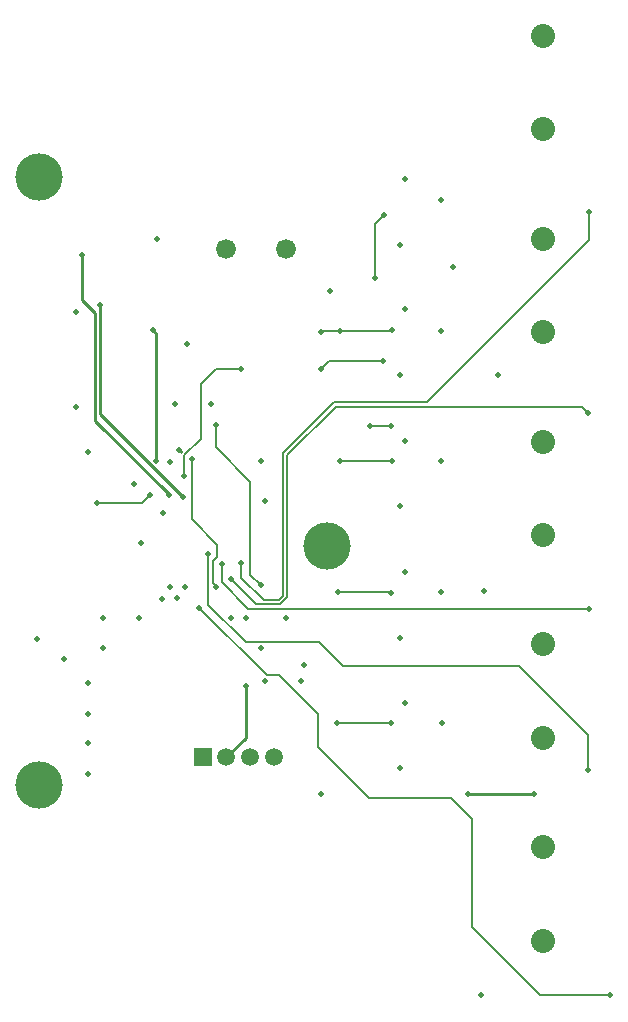
<source format=gbr>
%TF.GenerationSoftware,Altium Limited,Altium Designer,20.1.12 (249)*%
G04 Layer_Physical_Order=4*
G04 Layer_Color=16711680*
%FSLAX26Y26*%
%MOIN*%
%TF.SameCoordinates,D7814EA1-E16B-4454-910B-2193EC0156EE*%
%TF.FilePolarity,Positive*%
%TF.FileFunction,Copper,L4,Bot,Signal*%
%TF.Part,Single*%
G01*
G75*
%TA.AperFunction,Conductor*%
%ADD31C,0.010000*%
%ADD32C,0.008000*%
%TA.AperFunction,ViaPad*%
%ADD34C,0.157480*%
%TA.AperFunction,ComponentPad*%
%ADD35C,0.059055*%
%ADD36R,0.059055X0.059055*%
%ADD37C,0.080000*%
%ADD38C,0.066142*%
%TA.AperFunction,ViaPad*%
%ADD39C,0.020000*%
D31*
X512349Y1872349D02*
Y2297651D01*
X500000Y2310000D02*
X512349Y2297651D01*
X309000Y2008373D02*
X555000Y1762373D01*
Y1760000D02*
Y1762373D01*
X745630Y886654D02*
X810000Y951024D01*
Y1125000D01*
X325000Y2030000D02*
X600000Y1755000D01*
X325000Y2030000D02*
Y2395000D01*
X309000Y2008373D02*
Y2366000D01*
X1550000Y765000D02*
X1770000D01*
X265000Y2410000D02*
Y2560000D01*
Y2410000D02*
X309000Y2366000D01*
X589313Y1909062D02*
X590938D01*
X595000Y1905000D01*
D32*
X880000Y1160000D02*
X920000D01*
X655000Y1385000D02*
X880000Y1160000D01*
X630000Y1680000D02*
Y1880000D01*
X715000Y1555000D02*
Y1595000D01*
X630000Y1680000D02*
X715000Y1595000D01*
X700000Y1540000D02*
X715000Y1555000D01*
X685000Y1395000D02*
Y1565000D01*
Y1395000D02*
X810000Y1270000D01*
X700000Y1465686D02*
Y1540000D01*
Y1465686D02*
X710000Y1455686D01*
Y1455000D02*
Y1455686D01*
X818000Y1382000D02*
X1443876D01*
X1445876Y1380000D01*
X760000Y1480000D02*
X760000D01*
X844000Y1396000D02*
X925799D01*
X760000Y1480000D02*
X844000Y1396000D01*
X730000Y1470000D02*
X818000Y1382000D01*
X730000Y1470000D02*
Y1530000D01*
X465000Y1735000D02*
X490000Y1760000D01*
X315000Y1735000D02*
X465000D01*
X1119427Y1436250D02*
X1120052Y1435625D01*
X1294375D01*
X1295000Y1435000D01*
X1445876Y1380000D02*
X1955000D01*
X710000Y2180000D02*
X795000D01*
X660000Y2130000D02*
X710000Y2180000D01*
X660000Y1948787D02*
Y2130000D01*
X605000Y1825000D02*
Y1893787D01*
X660000Y1948787D01*
X1565000Y320000D02*
Y680000D01*
X1220000Y750000D02*
X1495000D01*
X1565000Y680000D01*
X1790000Y95000D02*
X2025000D01*
X1565000Y320000D02*
X1790000Y95000D01*
X1050000Y920000D02*
X1220000Y750000D01*
X920000Y1160000D02*
X1050000Y1030000D01*
Y920000D02*
Y1030000D01*
X1950000Y845000D02*
Y960000D01*
X1720000Y1190000D02*
X1950000Y960000D01*
X1135000Y1190000D02*
X1720000D01*
X810000Y1270000D02*
X1055000D01*
X1135000Y1190000D01*
X1929899Y2055101D02*
X1950000Y2035000D01*
X1109899Y2055101D02*
X1929899D01*
X949000Y1419201D02*
Y1894201D01*
X1109899Y2055101D01*
X925799Y1396000D02*
X949000Y1419201D01*
X1955000Y2610000D02*
Y2705000D01*
X1415000Y2070000D02*
X1955000Y2610000D01*
X1105000Y2070000D02*
X1415000D01*
X935000Y1900000D02*
X1105000Y2070000D01*
X935000Y1425000D02*
Y1900000D01*
X870000Y1410000D02*
X920000D01*
X935000Y1425000D01*
X795000Y1485000D02*
X870000Y1410000D01*
X795000Y1485000D02*
Y1535000D01*
X1060000Y2180000D02*
X1088750Y2208750D01*
X1268750D01*
X1126803Y2308552D02*
X1295428D01*
X1296875Y2310000D01*
X1060000Y2305000D02*
X1061053Y2306052D01*
X1124303D01*
X1125355Y2307105D02*
X1126803Y2308552D01*
X1124303Y2306052D02*
X1125355Y2307105D01*
X1240000Y2485000D02*
Y2665000D01*
X1270000Y2695000D01*
X825000Y1495000D02*
X860000Y1460000D01*
X710000Y1920000D02*
X825000Y1805000D01*
Y1495000D02*
Y1805000D01*
X710000Y1920000D02*
Y1995000D01*
X1225000Y1990000D02*
X1295000D01*
X1125000Y1875000D02*
X1296562D01*
X1115000Y1000000D02*
X1295000D01*
D34*
X1080000Y1590000D02*
D03*
X120000Y795000D02*
D03*
Y2820000D02*
D03*
D35*
X824370Y886654D02*
D03*
X745630D02*
D03*
X903110D02*
D03*
D36*
X666890D02*
D03*
D37*
X1800000Y1262274D02*
D03*
Y951250D02*
D03*
Y1938524D02*
D03*
Y1627500D02*
D03*
Y2614774D02*
D03*
Y2303750D02*
D03*
Y3291024D02*
D03*
Y2980000D02*
D03*
Y586024D02*
D03*
Y275000D02*
D03*
D38*
X745000Y2582018D02*
D03*
X945000D02*
D03*
D39*
X500000Y2310000D02*
D03*
X512349Y1872349D02*
D03*
X575000Y2065000D02*
D03*
X695000D02*
D03*
X1325000Y2595000D02*
D03*
X655000Y1385000D02*
D03*
X436620Y1795961D02*
D03*
X315000Y1735000D02*
D03*
X490000Y1760000D02*
D03*
X555000D02*
D03*
X1119427Y1436250D02*
D03*
X1500000Y2520000D02*
D03*
X1955000Y1380000D02*
D03*
X730000Y1530000D02*
D03*
X760000Y1480000D02*
D03*
X605000Y1825000D02*
D03*
X2025000Y95000D02*
D03*
X1950000Y845000D02*
D03*
X685000Y1565000D02*
D03*
X1950000Y2035000D02*
D03*
X1955000Y2705000D02*
D03*
X795000Y1535000D02*
D03*
X1770000Y765000D02*
D03*
X1550000D02*
D03*
X1595000Y95000D02*
D03*
X1060000Y765000D02*
D03*
X1605000Y1440000D02*
D03*
X1650000Y2160000D02*
D03*
X795000Y2180000D02*
D03*
X615000Y2265000D02*
D03*
X1268750Y2208750D02*
D03*
X1060000Y2180000D02*
D03*
X1125355Y2307105D02*
D03*
X1060000Y2305000D02*
D03*
X1090000Y2440000D02*
D03*
X600000Y1755000D02*
D03*
X1270000Y2695000D02*
D03*
X1240000Y2485000D02*
D03*
X515000Y2615000D02*
D03*
X265000Y2560000D02*
D03*
X325000Y2395000D02*
D03*
X205000Y1215000D02*
D03*
X115000Y1280000D02*
D03*
X285000Y1905000D02*
D03*
X875000Y1740000D02*
D03*
X860000Y1875000D02*
D03*
X875000Y1140000D02*
D03*
X995000D02*
D03*
X1005000Y1195000D02*
D03*
X945000Y1350000D02*
D03*
X335591Y1249409D02*
D03*
Y1351772D02*
D03*
X454409Y1350591D02*
D03*
X530404Y1414597D02*
D03*
X608386Y1455000D02*
D03*
X557205Y1452795D02*
D03*
X582795Y1417795D02*
D03*
X285000Y830000D02*
D03*
Y935000D02*
D03*
Y1030000D02*
D03*
Y1135000D02*
D03*
X460000Y1600000D02*
D03*
X535000Y1700000D02*
D03*
X557230Y1870713D02*
D03*
X589313Y1909062D02*
D03*
X710000Y1995000D02*
D03*
X630000Y1880000D02*
D03*
X710000Y1455000D02*
D03*
X860000Y1460000D02*
D03*
X760000Y1350000D02*
D03*
X860000Y1250000D02*
D03*
X810000Y1350000D02*
D03*
Y1125000D02*
D03*
X245000Y2054183D02*
D03*
Y2369183D02*
D03*
X1295000Y1990000D02*
D03*
X1225000D02*
D03*
X1296875Y2310000D02*
D03*
X1295000Y1435000D02*
D03*
X1296562Y1875000D02*
D03*
X1125000D02*
D03*
X1115000Y1000000D02*
D03*
X1295000D02*
D03*
X1461705Y2745000D02*
D03*
Y2308750D02*
D03*
Y1873100D02*
D03*
Y1436250D02*
D03*
X1465000Y1000000D02*
D03*
X1324527Y2160000D02*
D03*
Y1725000D02*
D03*
Y1285000D02*
D03*
Y850000D02*
D03*
X1340000Y1066900D02*
D03*
Y1505000D02*
D03*
Y1940000D02*
D03*
Y2380000D02*
D03*
Y2815000D02*
D03*
%TF.MD5,1a01258beb1372ac1a8d82f8b70ea0c3*%
M02*

</source>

▶ Task to carry out
The expected output is exactly the lines of the listing above between the line holding "X1550000Y765000D02*" and the line holding "X1445876Y1380000D02*", inclusive.

▶ Output of the task
X1550000Y765000D02*
X1770000D01*
X265000Y2410000D02*
Y2560000D01*
Y2410000D02*
X309000Y2366000D01*
X589313Y1909062D02*
X590938D01*
X595000Y1905000D01*
D32*
X880000Y1160000D02*
X920000D01*
X655000Y1385000D02*
X880000Y1160000D01*
X630000Y1680000D02*
Y1880000D01*
X715000Y1555000D02*
Y1595000D01*
X630000Y1680000D02*
X715000Y1595000D01*
X700000Y1540000D02*
X715000Y1555000D01*
X685000Y1395000D02*
Y1565000D01*
Y1395000D02*
X810000Y1270000D01*
X700000Y1465686D02*
Y1540000D01*
Y1465686D02*
X710000Y1455686D01*
Y1455000D02*
Y1455686D01*
X818000Y1382000D02*
X1443876D01*
X1445876Y1380000D01*
X760000Y1480000D02*
X760000D01*
X844000Y1396000D02*
X925799D01*
X760000Y1480000D02*
X844000Y1396000D01*
X730000Y1470000D02*
X818000Y1382000D01*
X730000Y1470000D02*
Y1530000D01*
X465000Y1735000D02*
X490000Y1760000D01*
X315000Y1735000D02*
X465000D01*
X1119427Y1436250D02*
X1120052Y1435625D01*
X1294375D01*
X1295000Y1435000D01*
X1445876Y1380000D02*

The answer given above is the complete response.